[Stored data]
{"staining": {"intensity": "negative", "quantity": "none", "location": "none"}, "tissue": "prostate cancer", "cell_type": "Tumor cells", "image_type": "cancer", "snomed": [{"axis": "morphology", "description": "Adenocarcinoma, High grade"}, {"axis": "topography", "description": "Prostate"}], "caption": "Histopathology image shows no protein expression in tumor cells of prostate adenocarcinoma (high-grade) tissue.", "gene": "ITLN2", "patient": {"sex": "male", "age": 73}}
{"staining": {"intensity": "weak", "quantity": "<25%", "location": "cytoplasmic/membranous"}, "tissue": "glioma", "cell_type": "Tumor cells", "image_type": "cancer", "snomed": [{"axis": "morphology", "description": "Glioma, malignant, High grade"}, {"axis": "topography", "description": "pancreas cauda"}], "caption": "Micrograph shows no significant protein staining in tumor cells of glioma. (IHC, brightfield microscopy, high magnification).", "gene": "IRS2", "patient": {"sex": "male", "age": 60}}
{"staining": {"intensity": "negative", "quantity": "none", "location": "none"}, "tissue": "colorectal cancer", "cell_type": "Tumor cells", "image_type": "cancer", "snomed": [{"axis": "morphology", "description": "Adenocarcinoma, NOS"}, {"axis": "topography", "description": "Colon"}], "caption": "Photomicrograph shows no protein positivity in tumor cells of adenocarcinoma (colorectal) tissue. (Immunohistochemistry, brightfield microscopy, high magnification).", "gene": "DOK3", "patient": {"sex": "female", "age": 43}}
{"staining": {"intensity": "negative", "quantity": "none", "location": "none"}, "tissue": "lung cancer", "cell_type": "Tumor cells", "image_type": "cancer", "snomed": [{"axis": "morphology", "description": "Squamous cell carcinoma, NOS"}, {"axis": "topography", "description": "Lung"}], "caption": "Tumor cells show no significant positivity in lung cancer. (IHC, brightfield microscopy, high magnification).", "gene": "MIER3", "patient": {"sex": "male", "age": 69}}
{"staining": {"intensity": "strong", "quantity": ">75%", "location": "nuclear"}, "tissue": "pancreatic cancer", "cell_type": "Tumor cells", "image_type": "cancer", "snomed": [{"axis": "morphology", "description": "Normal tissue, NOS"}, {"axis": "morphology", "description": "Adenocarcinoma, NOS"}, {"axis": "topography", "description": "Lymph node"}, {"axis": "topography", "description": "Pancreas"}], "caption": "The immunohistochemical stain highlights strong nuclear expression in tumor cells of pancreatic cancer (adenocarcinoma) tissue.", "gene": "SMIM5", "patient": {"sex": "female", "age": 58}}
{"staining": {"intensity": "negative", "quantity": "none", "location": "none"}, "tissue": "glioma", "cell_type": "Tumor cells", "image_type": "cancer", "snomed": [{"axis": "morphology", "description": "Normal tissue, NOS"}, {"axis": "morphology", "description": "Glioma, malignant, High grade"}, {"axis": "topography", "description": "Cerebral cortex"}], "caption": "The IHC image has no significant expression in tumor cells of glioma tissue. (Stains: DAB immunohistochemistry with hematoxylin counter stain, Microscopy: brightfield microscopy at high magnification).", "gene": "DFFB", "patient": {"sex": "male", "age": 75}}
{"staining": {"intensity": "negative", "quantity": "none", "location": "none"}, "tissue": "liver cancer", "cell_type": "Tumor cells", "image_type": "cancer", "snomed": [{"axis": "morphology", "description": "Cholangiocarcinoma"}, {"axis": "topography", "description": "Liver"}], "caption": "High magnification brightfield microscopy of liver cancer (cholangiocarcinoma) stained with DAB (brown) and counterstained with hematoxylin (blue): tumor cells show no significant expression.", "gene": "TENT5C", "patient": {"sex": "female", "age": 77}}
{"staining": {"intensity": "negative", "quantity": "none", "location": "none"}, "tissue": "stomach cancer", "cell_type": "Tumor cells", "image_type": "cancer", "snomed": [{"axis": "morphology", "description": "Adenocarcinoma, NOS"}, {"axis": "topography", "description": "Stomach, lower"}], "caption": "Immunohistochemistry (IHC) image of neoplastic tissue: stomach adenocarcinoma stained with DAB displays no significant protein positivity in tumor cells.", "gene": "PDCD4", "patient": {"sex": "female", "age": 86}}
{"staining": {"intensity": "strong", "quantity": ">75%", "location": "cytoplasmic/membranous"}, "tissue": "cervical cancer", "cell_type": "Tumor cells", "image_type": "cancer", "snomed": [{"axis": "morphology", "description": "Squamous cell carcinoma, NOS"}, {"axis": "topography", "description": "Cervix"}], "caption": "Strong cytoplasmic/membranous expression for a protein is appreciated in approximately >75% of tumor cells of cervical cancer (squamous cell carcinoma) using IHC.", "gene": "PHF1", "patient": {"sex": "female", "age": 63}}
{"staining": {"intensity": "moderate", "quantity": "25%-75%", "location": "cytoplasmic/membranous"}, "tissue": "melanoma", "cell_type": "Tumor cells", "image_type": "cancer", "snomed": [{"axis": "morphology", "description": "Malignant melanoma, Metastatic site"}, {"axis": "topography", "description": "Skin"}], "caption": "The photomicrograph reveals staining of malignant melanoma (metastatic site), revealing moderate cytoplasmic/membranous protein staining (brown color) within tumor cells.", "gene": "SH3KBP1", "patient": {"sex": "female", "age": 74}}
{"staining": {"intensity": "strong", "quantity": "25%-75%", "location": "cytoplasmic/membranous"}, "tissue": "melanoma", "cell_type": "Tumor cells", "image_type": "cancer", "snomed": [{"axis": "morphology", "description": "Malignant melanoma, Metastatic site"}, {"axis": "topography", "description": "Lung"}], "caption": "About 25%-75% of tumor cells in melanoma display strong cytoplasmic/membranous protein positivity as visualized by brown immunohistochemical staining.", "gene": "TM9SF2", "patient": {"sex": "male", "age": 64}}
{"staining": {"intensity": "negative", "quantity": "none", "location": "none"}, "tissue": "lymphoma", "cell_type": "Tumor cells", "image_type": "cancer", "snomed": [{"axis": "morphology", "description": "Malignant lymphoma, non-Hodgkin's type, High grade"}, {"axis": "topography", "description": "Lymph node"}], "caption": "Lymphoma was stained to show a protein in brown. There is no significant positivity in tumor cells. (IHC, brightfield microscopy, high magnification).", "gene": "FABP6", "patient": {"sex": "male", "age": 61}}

Assignment: Return exactly the lines from the one containing "25%-75% of tumor" through the last line of the records above, both included, and nothing else.

Finished task:
{"staining": {"intensity": "strong", "quantity": "25%-75%", "location": "cytoplasmic/membranous"}, "tissue": "melanoma", "cell_type": "Tumor cells", "image_type": "cancer", "snomed": [{"axis": "morphology", "description": "Malignant melanoma, Metastatic site"}, {"axis": "topography", "description": "Lung"}], "caption": "About 25%-75% of tumor cells in melanoma display strong cytoplasmic/membranous protein positivity as visualized by brown immunohistochemical staining.", "gene": "TM9SF2", "patient": {"sex": "male", "age": 64}}
{"staining": {"intensity": "negative", "quantity": "none", "location": "none"}, "tissue": "lymphoma", "cell_type": "Tumor cells", "image_type": "cancer", "snomed": [{"axis": "morphology", "description": "Malignant lymphoma, non-Hodgkin's type, High grade"}, {"axis": "topography", "description": "Lymph node"}], "caption": "Lymphoma was stained to show a protein in brown. There is no significant positivity in tumor cells. (IHC, brightfield microscopy, high magnification).", "gene": "FABP6", "patient": {"sex": "male", "age": 61}}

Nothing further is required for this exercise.